Wednesday, October 17, 2012

Pittsburgh To Begin PILOT Dialogue With Nonprofits

The city of Pittsburgh on Tuesday began new dialogue with nonprofits to develop a system for payments in lieu of taxes (PILOTs). The move was urged by state officials.

Pittsburgh becomes the latest city, following the example of Portland, Maine, to attempt to get payments from nonprofits. It comes after Pennsylvania's Intergovernmental Cooperation Authority (ICA) approved the city's 2013 budget and five-year plan, according to a report in The Pittsburgh Post-Gazette. The plan was approved on the condition that Pittsburgh Mayor Luke Ravenstahl form a task group on nonprofits by Dec. 31 and report on its findings by June 30.

In a letter to Mayor Ravenstahl, ICA chairman Dana Yealy wrote that the task force should examine how other cities handle PILOTs and make recommendations as to how much nonprofits should contribute in a similar program in Pittsburgh.
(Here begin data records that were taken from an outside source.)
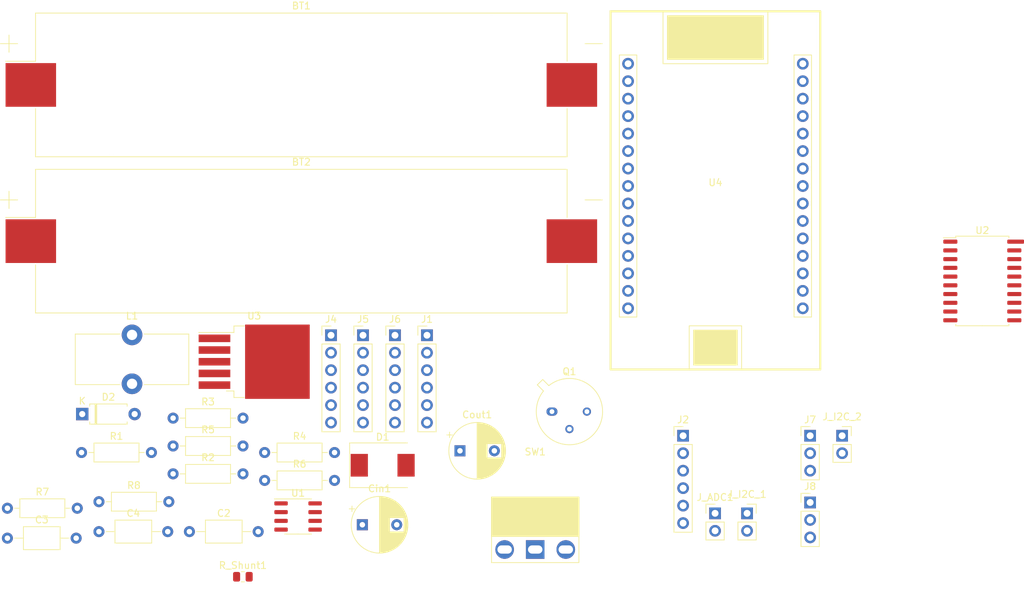
<source format=kicad_pcb>
(kicad_pcb (version 20211014) (generator pcbnew)

  (general
    (thickness 1.6)
  )

  (paper "A4")
  (layers
    (0 "F.Cu" signal)
    (31 "B.Cu" signal)
    (32 "B.Adhes" user "B.Adhesive")
    (33 "F.Adhes" user "F.Adhesive")
    (34 "B.Paste" user)
    (35 "F.Paste" user)
    (36 "B.SilkS" user "B.Silkscreen")
    (37 "F.SilkS" user "F.Silkscreen")
    (38 "B.Mask" user)
    (39 "F.Mask" user)
    (40 "Dwgs.User" user "User.Drawings")
    (41 "Cmts.User" user "User.Comments")
    (42 "Eco1.User" user "User.Eco1")
    (43 "Eco2.User" user "User.Eco2")
    (44 "Edge.Cuts" user)
    (45 "Margin" user)
    (46 "B.CrtYd" user "B.Courtyard")
    (47 "F.CrtYd" user "F.Courtyard")
    (48 "B.Fab" user)
    (49 "F.Fab" user)
    (50 "User.1" user)
    (51 "User.2" user)
    (52 "User.3" user)
    (53 "User.4" user)
    (54 "User.5" user)
    (55 "User.6" user)
    (56 "User.7" user)
    (57 "User.8" user)
    (58 "User.9" user)
  )

  (setup
    (pad_to_mask_clearance 0)
    (pcbplotparams
      (layerselection 0x00010fc_ffffffff)
      (disableapertmacros false)
      (usegerberextensions false)
      (usegerberattributes true)
      (usegerberadvancedattributes true)
      (creategerberjobfile true)
      (svguseinch false)
      (svgprecision 6)
      (excludeedgelayer true)
      (plotframeref false)
      (viasonmask false)
      (mode 1)
      (useauxorigin false)
      (hpglpennumber 1)
      (hpglpenspeed 20)
      (hpglpendiameter 15.000000)
      (dxfpolygonmode true)
      (dxfimperialunits true)
      (dxfusepcbnewfont true)
      (psnegative false)
      (psa4output false)
      (plotreference true)
      (plotvalue true)
      (plotinvisibletext false)
      (sketchpadsonfab false)
      (subtractmaskfromsilk false)
      (outputformat 1)
      (mirror false)
      (drillshape 1)
      (scaleselection 1)
      (outputdirectory "")
    )
  )

  (net 0 "")
  (net 1 "+BATT")
  (net 2 "Net-(BT1-Pad2)")
  (net 3 "GND")
  (net 4 "+5V")
  (net 5 "Net-(C3-Pad1)")
  (net 6 "VDC")
  (net 7 "Net-(D1-Pad1)")
  (net 8 "Net-(D2-Pad1)")
  (net 9 "Net-(D2-Pad2)")
  (net 10 "/M_RIGHT-")
  (net 11 "/ENC_RIGHT_B")
  (net 12 "/ENC_RIGHT_A")
  (net 13 "/M_RIGHT+")
  (net 14 "+3V3")
  (net 15 "/GPIO1_L")
  (net 16 "/SDA")
  (net 17 "/SCL")
  (net 18 "/XSHUT_L")
  (net 19 "/GPIO1_C")
  (net 20 "/XSHUT_C")
  (net 21 "/GPIO1_R")
  (net 22 "/XSHUT_R")
  (net 23 "Net-(Q1-Pad3)")
  (net 24 "VCC")
  (net 25 "/BATTERY_CURRENT")
  (net 26 "/PWM_RIGHT")
  (net 27 "/M_RIGHT_DIR1")
  (net 28 "/M_RIGHT_DIR2")
  (net 29 "/PWM_LEFT")
  (net 30 "/M_LEFT_DIR1")
  (net 31 "/M_LEFT+")
  (net 32 "/M_LEFT-")
  (net 33 "/M_LEFT_DIR2")
  (net 34 "unconnected-(U4-Pad1)")
  (net 35 "/ENC_LEFT_B")
  (net 36 "/ENC_LEFT_A")
  (net 37 "unconnected-(U4-Pad12)")
  (net 38 "/ADC_GPIO")
  (net 39 "/ADC")
  (net 40 "unconnected-(U4-Pad18)")
  (net 41 "unconnected-(SW1-Pad1)")
  (net 42 "unconnected-(U4-Pad21)")
  (net 43 "unconnected-(U4-Pad22)")
  (net 44 "unconnected-(U4-Pad23)")
  (net 45 "unconnected-(U4-Pad27)")
  (net 46 "unconnected-(U4-Pad28)")

  (footprint "Resistor_THT:R_Axial_DIN0207_L6.3mm_D2.5mm_P10.16mm_Horizontal" (layer "F.Cu") (at 108.355 129.94))

  (footprint "Capacitor_THT:CP_Radial_D8.0mm_P5.00mm" (layer "F.Cu") (at 135.869698 145.44))

  (footprint "Capacitor_THT:C_Axial_L5.1mm_D3.1mm_P10.00mm_Horizontal" (layer "F.Cu") (at 84.265 147.39))

  (footprint "Resistor_THT:R_Axial_DIN0207_L6.3mm_D2.5mm_P10.16mm_Horizontal" (layer "F.Cu") (at 121.665 134.94))

  (footprint "Connector_PinHeader_2.54mm:PinHeader_1x06_P2.54mm_Vertical" (layer "F.Cu") (at 140.615 117.89))

  (footprint "Package_TO_SOT_SMD:TO-263-5_TabPin3" (layer "F.Cu") (at 120.145 121.74))

  (footprint "Package_SO:SOIC-8_3.9x4.9mm_P1.27mm" (layer "F.Cu") (at 126.525 144.24))

  (footprint "TFG:SPDT Switch" (layer "F.Cu") (at 161 146.5))

  (footprint "Resistor_THT:R_Axial_DIN0207_L6.3mm_D2.5mm_P10.16mm_Horizontal" (layer "F.Cu") (at 84.265 143.04))

  (footprint "Connector_PinSocket_2.54mm:PinSocket_1x02_P2.54mm_Vertical" (layer "F.Cu") (at 191.8 143.78))

  (footprint "Resistor_THT:R_Axial_DIN0207_L6.3mm_D2.5mm_P10.16mm_Horizontal" (layer "F.Cu") (at 108.355 133.99))

  (footprint "Package_TO_SOT_THT:TO-39-3" (layer "F.Cu") (at 163.435 128.99))

  (footprint "Resistor_SMD:R_0805_2012Metric" (layer "F.Cu") (at 118.5 153))

  (footprint "Connector_PinHeader_2.54mm:PinHeader_1x03_P2.54mm_Vertical" (layer "F.Cu") (at 200.97 142.2))

  (footprint "Connector_PinHeader_2.54mm:PinHeader_1x03_P2.54mm_Vertical" (layer "F.Cu") (at 200.97 132.5))

  (footprint "Connector_PinHeader_2.54mm:PinHeader_1x06_P2.54mm_Vertical" (layer "F.Cu") (at 182.5 132.5))

  (footprint "Connector_PinSocket_2.54mm:PinSocket_1x02_P2.54mm_Vertical" (layer "F.Cu") (at 205.62 132.5))

  (footprint "Resistor_THT:R_Axial_DIN0207_L6.3mm_D2.5mm_P10.16mm_Horizontal" (layer "F.Cu") (at 97.575 142.09))

  (footprint "Capacitor_THT:C_Axial_L5.1mm_D3.1mm_P10.00mm_Horizontal" (layer "F.Cu") (at 110.725 146.44))

  (footprint "Resistor_THT:R_Axial_DIN0207_L6.3mm_D2.5mm_P10.16mm_Horizontal" (layer "F.Cu") (at 121.665 138.99))

  (footprint "Connector_PinHeader_2.54mm:PinHeader_1x02_P2.54mm_Vertical" (layer "F.Cu") (at 187.15 143.78))

  (footprint "Battery:BatteryHolder_Keystone_1042_1x18650" (layer "F.Cu") (at 127 81.5))

  (footprint "Package_SO:SOIC-20W_7.5x12.8mm_P1.27mm" (layer "F.Cu") (at 226 110))

  (footprint "Resistor_THT:R_Axial_DIN0207_L6.3mm_D2.5mm_P10.16mm_Horizontal" (layer "F.Cu") (at 95.045 134.94))

  (footprint "TFG:ESP32 DevKit-V1" (layer "F.Cu") (at 187.2 96.195))

  (footprint "Diode_THT:D_A-405_P7.62mm_Horizontal" (layer "F.Cu") (at 95.145 129.35))

  (footprint "Capacitor_THT:C_Axial_L5.1mm_D3.1mm_P10.00mm_Horizontal" (layer "F.Cu") (at 97.575 146.44))

  (footprint "Capacitor_THT:CP_Radial_D8.0mm_P5.00mm" (layer "F.Cu") (at 150.059698 134.69))

  (footprint "Diode_SMD:D_SMC" (layer "F.Cu") (at 138.825 136.79))

  (footprint "Inductor_THT:L_Toroid_Vertical_L16.3mm_W7.1mm_P7.11mm_Pulse_H" (layer "F.Cu") (at 102.385 117.84))

  (footprint "Connector_PinHeader_2.54mm:PinHeader_1x06_P2.54mm_Vertical" (layer "F.Cu") (at 131.315 117.89))

  (footprint "Resistor_THT:R_Axial_DIN0207_L6.3mm_D2.5mm_P10.16mm_Horizontal" (layer "F.Cu") (at 108.355 138.04))

  (footprint "Battery:BatteryHolder_Keystone_1042_1x18650" (layer "F.Cu") (at 127 104.21))

  (footprint "Connector_PinHeader_2.54mm:PinHeader_1x06_P2.54mm_Vertical" (layer "F.Cu") (at 145.265 117.89))

  (footprint "Connector_PinHeader_2.54mm:PinHeader_1x06_P2.54mm_Vertical" (layer "F.Cu") (at 135.965 117.89))

)

</source>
In a statement, Ravenstahl thanked the ICA for "supporting the city's ongoing efforts to receive fair nonprofit payments."

The meetings of the task force must be public, wrote Yealy, and he added that the ICA reserved the right to rescind approval of the city's $469 million budget if Pittsburgh doesn't comply with the directive.

This is not Pittsburgh's first experience with PILOTs. The approval of the city's 2012 was briefly rescinded after there was concern that not enough was being done to get payments from nonprofits. The Tuesday directive by the state was motivated by the fact that the city's largest source of nonprofit contributions -- the Pittsburgh Public Service Fund -- is set to expire at the end of 2013. The city anticipates around $2.6 million from that fund this year, though the amount contributed by nonprofits is not disclosed, something Yealy wants changed with future PILOT agreements.

The fund is the largest source of funds from nonprofits, but the city also has some private contracts in place, including agreements with 10 to 20 nonprofits that were just renewed. Those agreements will net the city $450,000 to $500,000 this year.